Data to use ->

=====

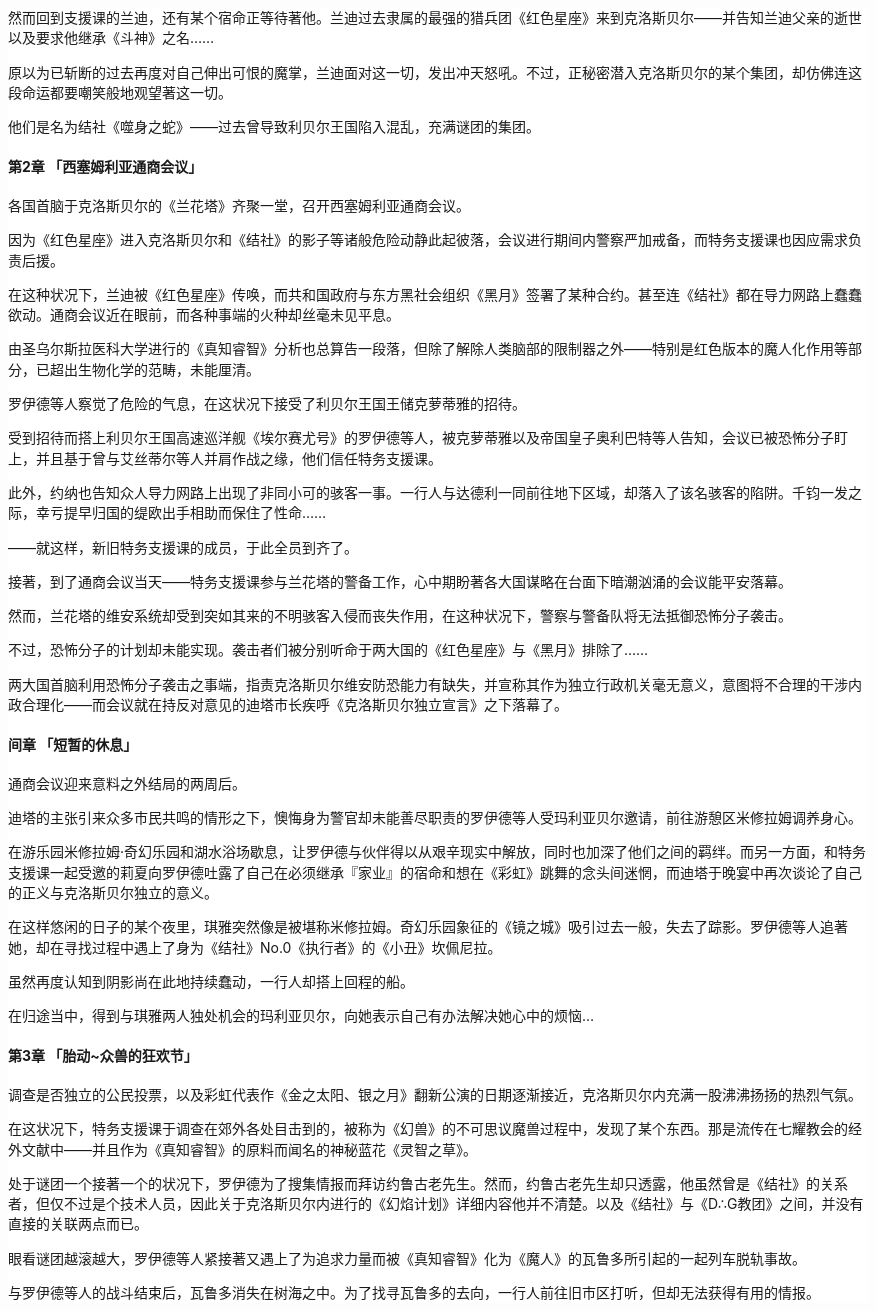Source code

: 然而回到支援课的兰迪，还有某个宿命正等待著他。兰迪过去隶属的最强的猎兵团《红色星座》来到克洛斯贝尔——并告知兰迪父亲的逝世以及要求他继承《斗神》之名……  
  
原以为已斩断的过去再度对自己伸出可恨的魔掌，兰迪面对这一切，发出冲天怒吼。不过，正秘密潜入克洛斯贝尔的某个集团，却仿佛连这段命运都要嘲笑般地观望著这一切。  
  
他们是名为结社《噬身之蛇》——过去曾导致利贝尔王国陷入混乱，充满谜团的集团。  
  
  
#### 第2章 「西塞姆利亚通商会议」  
  
各国首脑于克洛斯贝尔的《兰花塔》齐聚一堂，召开西塞姆利亚通商会议。  
  
因为《红色星座》进入克洛斯贝尔和《结社》的影子等诸般危险动静此起彼落，会议进行期间内警察严加戒备，而特务支援课也因应需求负责后援。  
  
在这种状况下，兰迪被《红色星座》传唤，而共和国政府与东方黑社会组织《黑月》签署了某种合约。甚至连《结社》都在导力网路上蠢蠢欲动。通商会议近在眼前，而各种事端的火种却丝毫未见平息。  
  
由圣乌尔斯拉医科大学进行的《真知睿智》分析也总算告一段落，但除了解除人类脑部的限制器之外——特别是红色版本的魔人化作用等部分，已超出生物化学的范畴，未能厘清。  
  
罗伊德等人察觉了危险的气息，在这状况下接受了利贝尔王国王储克萝蒂雅的招待。  
  
受到招待而搭上利贝尔王国高速巡洋舰《埃尔赛尤号》的罗伊德等人，被克萝蒂雅以及帝国皇子奥利巴特等人告知，会议已被恐怖分子盯上，并且基于曾与艾丝蒂尔等人并肩作战之缘，他们信任特务支援课。  
  
此外，约纳也告知众人导力网路上出现了非同小可的骇客一事。一行人与达德利一同前往地下区域，却落入了该名骇客的陷阱。千钧一发之际，幸亏提早归国的缇欧出手相助而保住了性命……  
  
——就这样，新旧特务支援课的成员，于此全员到齐了。  
  
接著，到了通商会议当天——特务支援课参与兰花塔的警备工作，心中期盼著各大国谋略在台面下暗潮汹涌的会议能平安落幕。  
  
然而，兰花塔的维安系统却受到突如其来的不明骇客入侵而丧失作用，在这种状况下，警察与警备队将无法抵御恐怖分子袭击。  
  
不过，恐怖分子的计划却未能实现。袭击者们被分别听命于两大国的《红色星座》与《黑月》排除了……  
  
两大国首脑利用恐怖分子袭击之事端，指责克洛斯贝尔维安防恐能力有缺失，并宣称其作为独立行政机关毫无意义，意图将不合理的干涉内政合理化——而会议就在持反对意见的迪塔市长疾呼《克洛斯贝尔独立宣言》之下落幕了。  
  
  
#### 间章 「短暂的休息」  
  
通商会议迎来意料之外结局的两周后。  
  
迪塔的主张引来众多市民共鸣的情形之下，懊悔身为警官却未能善尽职责的罗伊德等人受玛利亚贝尔邀请，前往游憩区米修拉姆调养身心。  
  
在游乐园米修拉姆·奇幻乐园和湖水浴场歇息，让罗伊德与伙伴得以从艰辛现实中解放，同时也加深了他们之间的羁绊。而另一方面，和特务支援课一起受邀的莉夏向罗伊德吐露了自己在必须继承『家业』的宿命和想在《彩虹》跳舞的念头间迷惘，而迪塔于晚宴中再次谈论了自己的正义与克洛斯贝尔独立的意义。  
  
在这样悠闲的日子的某个夜里，琪雅突然像是被堪称米修拉姆。奇幻乐园象征的《镜之城》吸引过去一般，失去了踪影。罗伊德等人追著她，却在寻找过程中遇上了身为《结社》No.0《执行者》的《小丑》坎佩尼拉。  
  
虽然再度认知到阴影尚在此地持续蠢动，一行人却搭上回程的船。  
  
在归途当中，得到与琪雅两人独处机会的玛利亚贝尔，向她表示自己有办法解决她心中的烦恼…  
  
  
#### 第3章 「胎动~众兽的狂欢节」  
  
调查是否独立的公民投票，以及彩虹代表作《金之太阳、银之月》翻新公演的日期逐渐接近，克洛斯贝尔内充满一股沸沸扬扬的热烈气氛。  
  
在这状况下，特务支援课于调查在郊外各处目击到的，被称为《幻兽》的不可思议魔兽过程中，发现了某个东西。那是流传在七耀教会的经外文献中——并且作为《真知睿智》的原料而闻名的神秘蓝花《灵智之草》。  
  
处于谜团一个接著一个的状况下，罗伊德为了搜集情报而拜访约鲁古老先生。然而，约鲁古老先生却只透露，他虽然曾是《结社》的关系者，但仅不过是个技术人员，因此关于克洛斯贝尔内进行的《幻焰计划》详细内容他并不清楚。以及《结社》与《D∴G教团》之间，并没有直接的关联两点而已。  
  
眼看谜团越滚越大，罗伊德等人紧接著又遇上了为追求力量而被《真知睿智》化为《魔人》的瓦鲁多所引起的一起列车脱轨事故。  
  
与罗伊德等人的战斗结束后，瓦鲁多消失在树海之中。为了找寻瓦鲁多的去向，一行人前往旧市区打听，但却无法获得有用的情报。  
  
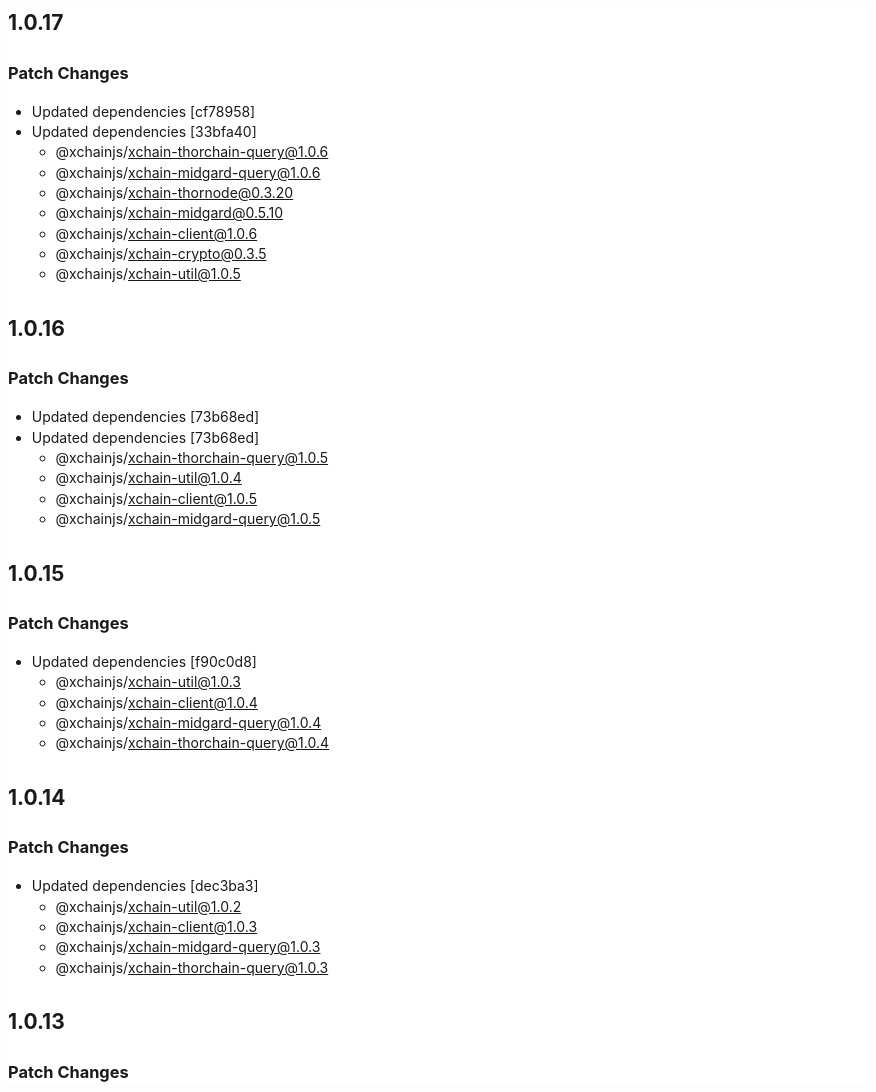 ## 1.0.17

### Patch Changes

- Updated dependencies [cf78958]
- Updated dependencies [33bfa40]
  - @xchainjs/xchain-thorchain-query@1.0.6
  - @xchainjs/xchain-midgard-query@1.0.6
  - @xchainjs/xchain-thornode@0.3.20
  - @xchainjs/xchain-midgard@0.5.10
  - @xchainjs/xchain-client@1.0.6
  - @xchainjs/xchain-crypto@0.3.5
  - @xchainjs/xchain-util@1.0.5

## 1.0.16

### Patch Changes

- Updated dependencies [73b68ed]
- Updated dependencies [73b68ed]
  - @xchainjs/xchain-thorchain-query@1.0.5
  - @xchainjs/xchain-util@1.0.4
  - @xchainjs/xchain-client@1.0.5
  - @xchainjs/xchain-midgard-query@1.0.5

## 1.0.15

### Patch Changes

- Updated dependencies [f90c0d8]
  - @xchainjs/xchain-util@1.0.3
  - @xchainjs/xchain-client@1.0.4
  - @xchainjs/xchain-midgard-query@1.0.4
  - @xchainjs/xchain-thorchain-query@1.0.4

## 1.0.14

### Patch Changes

- Updated dependencies [dec3ba3]
  - @xchainjs/xchain-util@1.0.2
  - @xchainjs/xchain-client@1.0.3
  - @xchainjs/xchain-midgard-query@1.0.3
  - @xchainjs/xchain-thorchain-query@1.0.3

## 1.0.13

### Patch Changes

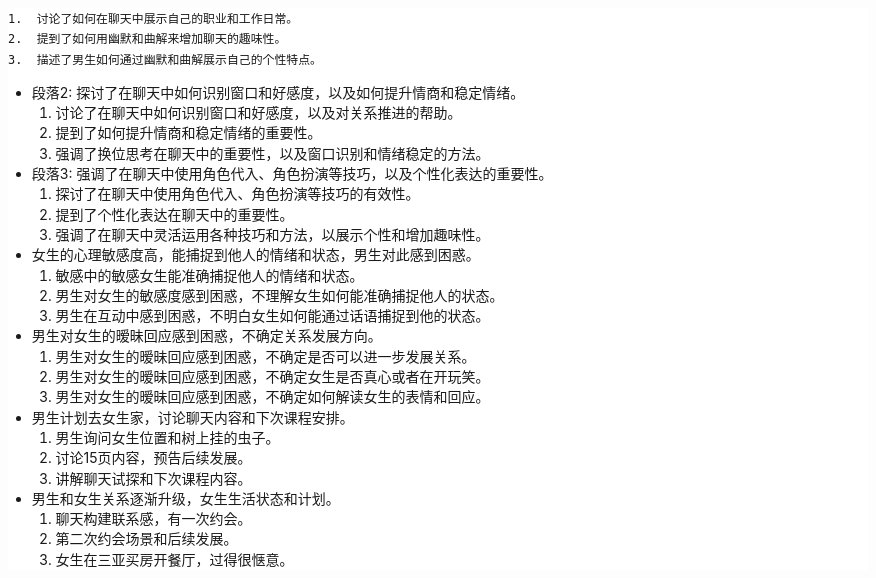     1.  讨论了如何在聊天中展示自己的职业和工作日常。
    2.  提到了如何用幽默和曲解来增加聊天的趣味性。
    3.  描述了男生如何通过幽默和曲解展示自己的个性特点。
-   段落2: 探讨了在聊天中如何识别窗口和好感度，以及如何提升情商和稳定情绪。
    1.  讨论了在聊天中如何识别窗口和好感度，以及对关系推进的帮助。
    2.  提到了如何提升情商和稳定情绪的重要性。
    3.  强调了换位思考在聊天中的重要性，以及窗口识别和情绪稳定的方法。
-   段落3: 强调了在聊天中使用角色代入、角色扮演等技巧，以及个性化表达的重要性。
    1.  探讨了在聊天中使用角色代入、角色扮演等技巧的有效性。
    2.  提到了个性化表达在聊天中的重要性。
    3.  强调了在聊天中灵活运用各种技巧和方法，以展示个性和增加趣味性。
-   女生的心理敏感度高，能捕捉到他人的情绪和状态，男生对此感到困惑。
    1.  敏感中的敏感女生能准确捕捉他人的情绪和状态。
    2.  男生对女生的敏感度感到困惑，不理解女生如何能准确捕捉他人的状态。
    3.  男生在互动中感到困惑，不明白女生如何能通过话语捕捉到他的状态。
-   男生对女生的暧昧回应感到困惑，不确定关系发展方向。
    1.  男生对女生的暧昧回应感到困惑，不确定是否可以进一步发展关系。
    2.  男生对女生的暧昧回应感到困惑，不确定女生是否真心或者在开玩笑。
    3.  男生对女生的暧昧回应感到困惑，不确定如何解读女生的表情和回应。
-   男生计划去女生家，讨论聊天内容和下次课程安排。
    1.  男生询问女生位置和树上挂的虫子。
    2.  讨论15页内容，预告后续发展。
    3.  讲解聊天试探和下次课程内容。
-   男生和女生关系逐渐升级，女生生活状态和计划。
    1.  聊天构建联系感，有一次约会。
    2.  第二次约会场景和后续发展。
    3.  女生在三亚买房开餐厅，过得很惬意。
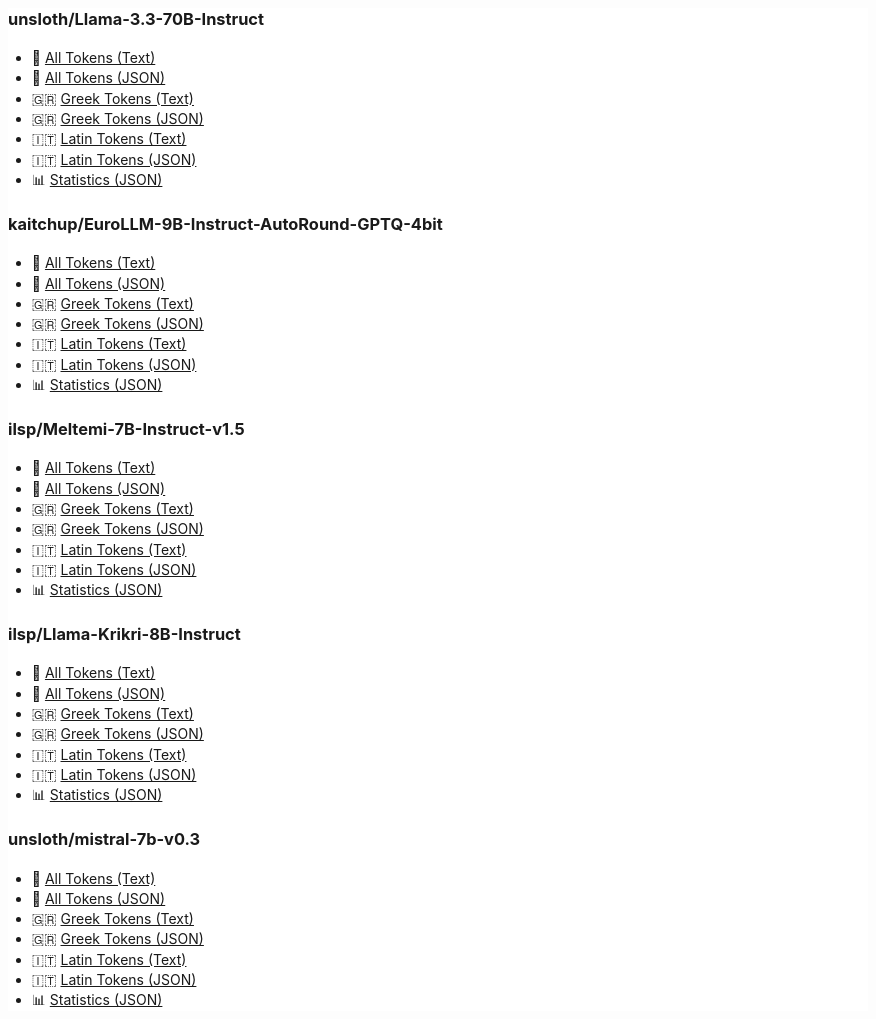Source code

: 
### unsloth/Llama-3.3-70B-Instruct
- 📄 [All Tokens (Text)](output/generated/unsloth/Llama-3.3-70B-Instruct/tokens-all.txt)
- 📄 [All Tokens (JSON)](output/generated/unsloth/Llama-3.3-70B-Instruct/tokens-all.json)
- 🇬🇷 [Greek Tokens (Text)](output/generated/unsloth/Llama-3.3-70B-Instruct/tokens-greek.txt)
- 🇬🇷 [Greek Tokens (JSON)](output/generated/unsloth/Llama-3.3-70B-Instruct/tokens-greek.json)
- 🇮🇹 [Latin Tokens (Text)](output/generated/unsloth/Llama-3.3-70B-Instruct/tokens-latin.txt)
- 🇮🇹 [Latin Tokens (JSON)](output/generated/unsloth/Llama-3.3-70B-Instruct/tokens-latin.json)
- 📊 [Statistics (JSON)](output/generated/unsloth/Llama-3.3-70B-Instruct/tokens-statistics.json)


### kaitchup/EuroLLM-9B-Instruct-AutoRound-GPTQ-4bit
- 📄 [All Tokens (Text)](output/generated/kaitchup/EuroLLM-9B-Instruct-AutoRound-GPTQ-4bit/tokens-all.txt)
- 📄 [All Tokens (JSON)](output/generated/kaitchup/EuroLLM-9B-Instruct-AutoRound-GPTQ-4bit/tokens-all.json)
- 🇬🇷 [Greek Tokens (Text)](output/generated/kaitchup/EuroLLM-9B-Instruct-AutoRound-GPTQ-4bit/tokens-greek.txt)
- 🇬🇷 [Greek Tokens (JSON)](output/generated/kaitchup/EuroLLM-9B-Instruct-AutoRound-GPTQ-4bit/tokens-greek.json)
- 🇮🇹 [Latin Tokens (Text)](output/generated/kaitchup/EuroLLM-9B-Instruct-AutoRound-GPTQ-4bit/tokens-latin.txt)
- 🇮🇹 [Latin Tokens (JSON)](output/generated/kaitchup/EuroLLM-9B-Instruct-AutoRound-GPTQ-4bit/tokens-latin.json)
- 📊 [Statistics (JSON)](output/generated/kaitchup/EuroLLM-9B-Instruct-AutoRound-GPTQ-4bit/tokens-statistics.json)


### ilsp/Meltemi-7B-Instruct-v1.5
- 📄 [All Tokens (Text)](output/generated/ilsp/Meltemi-7B-Instruct-v1.5/tokens-all.txt)
- 📄 [All Tokens (JSON)](output/generated/ilsp/Meltemi-7B-Instruct-v1.5/tokens-all.json)
- 🇬🇷 [Greek Tokens (Text)](output/generated/ilsp/Meltemi-7B-Instruct-v1.5/tokens-greek.txt)
- 🇬🇷 [Greek Tokens (JSON)](output/generated/ilsp/Meltemi-7B-Instruct-v1.5/tokens-greek.json)
- 🇮🇹 [Latin Tokens (Text)](output/generated/ilsp/Meltemi-7B-Instruct-v1.5/tokens-latin.txt)
- 🇮🇹 [Latin Tokens (JSON)](output/generated/ilsp/Meltemi-7B-Instruct-v1.5/tokens-latin.json)
- 📊 [Statistics (JSON)](output/generated/ilsp/Meltemi-7B-Instruct-v1.5/tokens-statistics.json)


### ilsp/Llama-Krikri-8B-Instruct
- 📄 [All Tokens (Text)](output/generated/ilsp/Llama-Krikri-8B-Instruct/tokens-all.txt)
- 📄 [All Tokens (JSON)](output/generated/ilsp/Llama-Krikri-8B-Instruct/tokens-all.json)
- 🇬🇷 [Greek Tokens (Text)](output/generated/ilsp/Llama-Krikri-8B-Instruct/tokens-greek.txt)
- 🇬🇷 [Greek Tokens (JSON)](output/generated/ilsp/Llama-Krikri-8B-Instruct/tokens-greek.json)
- 🇮🇹 [Latin Tokens (Text)](output/generated/ilsp/Llama-Krikri-8B-Instruct/tokens-latin.txt)
- 🇮🇹 [Latin Tokens (JSON)](output/generated/ilsp/Llama-Krikri-8B-Instruct/tokens-latin.json)
- 📊 [Statistics (JSON)](output/generated/ilsp/Llama-Krikri-8B-Instruct/tokens-statistics.json)


### unsloth/mistral-7b-v0.3
- 📄 [All Tokens (Text)](output/generated/unsloth/mistral-7b-v0.3/tokens-all.txt)
- 📄 [All Tokens (JSON)](output/generated/unsloth/mistral-7b-v0.3/tokens-all.json)
- 🇬🇷 [Greek Tokens (Text)](output/generated/unsloth/mistral-7b-v0.3/tokens-greek.txt)
- 🇬🇷 [Greek Tokens (JSON)](output/generated/unsloth/mistral-7b-v0.3/tokens-greek.json)
- 🇮🇹 [Latin Tokens (Text)](output/generated/unsloth/mistral-7b-v0.3/tokens-latin.txt)
- 🇮🇹 [Latin Tokens (JSON)](output/generated/unsloth/mistral-7b-v0.3/tokens-latin.json)
- 📊 [Statistics (JSON)](output/generated/unsloth/mistral-7b-v0.3/tokens-statistics.json)
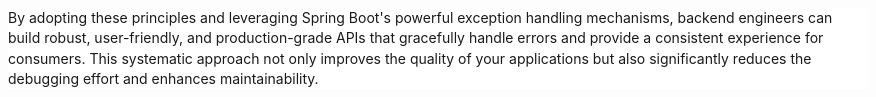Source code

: By adopting these principles and leveraging Spring Boot's powerful exception handling mechanisms, backend engineers can build robust, user-friendly, and production-grade APIs that gracefully handle errors and provide a consistent experience for consumers. This systematic approach not only improves the quality of your applications but also significantly reduces the debugging effort and enhances maintainability.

=====

Instructions for the task -> Everything from the first line of the entries above through the line with "处于谜团一个接著一个的状况下" should be duplicated exactly, except the pictures.

Worked solution ->
Source code

: 然而回到支援课的兰迪，还有某个宿命正等待著他。兰迪过去隶属的最强的猎兵团《红色星座》来到克洛斯贝尔——并告知兰迪父亲的逝世以及要求他继承《斗神》之名……  
  
原以为已斩断的过去再度对自己伸出可恨的魔掌，兰迪面对这一切，发出冲天怒吼。不过，正秘密潜入克洛斯贝尔的某个集团，却仿佛连这段命运都要嘲笑般地观望著这一切。  
  
他们是名为结社《噬身之蛇》——过去曾导致利贝尔王国陷入混乱，充满谜团的集团。  
  
  
#### 第2章 「西塞姆利亚通商会议」  
  
各国首脑于克洛斯贝尔的《兰花塔》齐聚一堂，召开西塞姆利亚通商会议。  
  
因为《红色星座》进入克洛斯贝尔和《结社》的影子等诸般危险动静此起彼落，会议进行期间内警察严加戒备，而特务支援课也因应需求负责后援。  
  
在这种状况下，兰迪被《红色星座》传唤，而共和国政府与东方黑社会组织《黑月》签署了某种合约。甚至连《结社》都在导力网路上蠢蠢欲动。通商会议近在眼前，而各种事端的火种却丝毫未见平息。  
  
由圣乌尔斯拉医科大学进行的《真知睿智》分析也总算告一段落，但除了解除人类脑部的限制器之外——特别是红色版本的魔人化作用等部分，已超出生物化学的范畴，未能厘清。  
  
罗伊德等人察觉了危险的气息，在这状况下接受了利贝尔王国王储克萝蒂雅的招待。  
  
受到招待而搭上利贝尔王国高速巡洋舰《埃尔赛尤号》的罗伊德等人，被克萝蒂雅以及帝国皇子奥利巴特等人告知，会议已被恐怖分子盯上，并且基于曾与艾丝蒂尔等人并肩作战之缘，他们信任特务支援课。  
  
此外，约纳也告知众人导力网路上出现了非同小可的骇客一事。一行人与达德利一同前往地下区域，却落入了该名骇客的陷阱。千钧一发之际，幸亏提早归国的缇欧出手相助而保住了性命……  
  
——就这样，新旧特务支援课的成员，于此全员到齐了。  
  
接著，到了通商会议当天——特务支援课参与兰花塔的警备工作，心中期盼著各大国谋略在台面下暗潮汹涌的会议能平安落幕。  
  
然而，兰花塔的维安系统却受到突如其来的不明骇客入侵而丧失作用，在这种状况下，警察与警备队将无法抵御恐怖分子袭击。  
  
不过，恐怖分子的计划却未能实现。袭击者们被分别听命于两大国的《红色星座》与《黑月》排除了……  
  
两大国首脑利用恐怖分子袭击之事端，指责克洛斯贝尔维安防恐能力有缺失，并宣称其作为独立行政机关毫无意义，意图将不合理的干涉内政合理化——而会议就在持反对意见的迪塔市长疾呼《克洛斯贝尔独立宣言》之下落幕了。  
  
  
#### 间章 「短暂的休息」  
  
通商会议迎来意料之外结局的两周后。  
  
迪塔的主张引来众多市民共鸣的情形之下，懊悔身为警官却未能善尽职责的罗伊德等人受玛利亚贝尔邀请，前往游憩区米修拉姆调养身心。  
  
在游乐园米修拉姆·奇幻乐园和湖水浴场歇息，让罗伊德与伙伴得以从艰辛现实中解放，同时也加深了他们之间的羁绊。而另一方面，和特务支援课一起受邀的莉夏向罗伊德吐露了自己在必须继承『家业』的宿命和想在《彩虹》跳舞的念头间迷惘，而迪塔于晚宴中再次谈论了自己的正义与克洛斯贝尔独立的意义。  
  
在这样悠闲的日子的某个夜里，琪雅突然像是被堪称米修拉姆。奇幻乐园象征的《镜之城》吸引过去一般，失去了踪影。罗伊德等人追著她，却在寻找过程中遇上了身为《结社》No.0《执行者》的《小丑》坎佩尼拉。  
  
虽然再度认知到阴影尚在此地持续蠢动，一行人却搭上回程的船。  
  
在归途当中，得到与琪雅两人独处机会的玛利亚贝尔，向她表示自己有办法解决她心中的烦恼…  
  
  
#### 第3章 「胎动~众兽的狂欢节」  
  
调查是否独立的公民投票，以及彩虹代表作《金之太阳、银之月》翻新公演的日期逐渐接近，克洛斯贝尔内充满一股沸沸扬扬的热烈气氛。  
  
在这状况下，特务支援课于调查在郊外各处目击到的，被称为《幻兽》的不可思议魔兽过程中，发现了某个东西。那是流传在七耀教会的经外文献中——并且作为《真知睿智》的原料而闻名的神秘蓝花《灵智之草》。  
  
处于谜团一个接著一个的状况下，罗伊德为了搜集情报而拜访约鲁古老先生。然而，约鲁古老先生却只透露，他虽然曾是《结社》的关系者，但仅不过是个技术人员，因此关于克洛斯贝尔内进行的《幻焰计划》详细内容他并不清楚。以及《结社》与《D∴G教团》之间，并没有直接的关联两点而已。  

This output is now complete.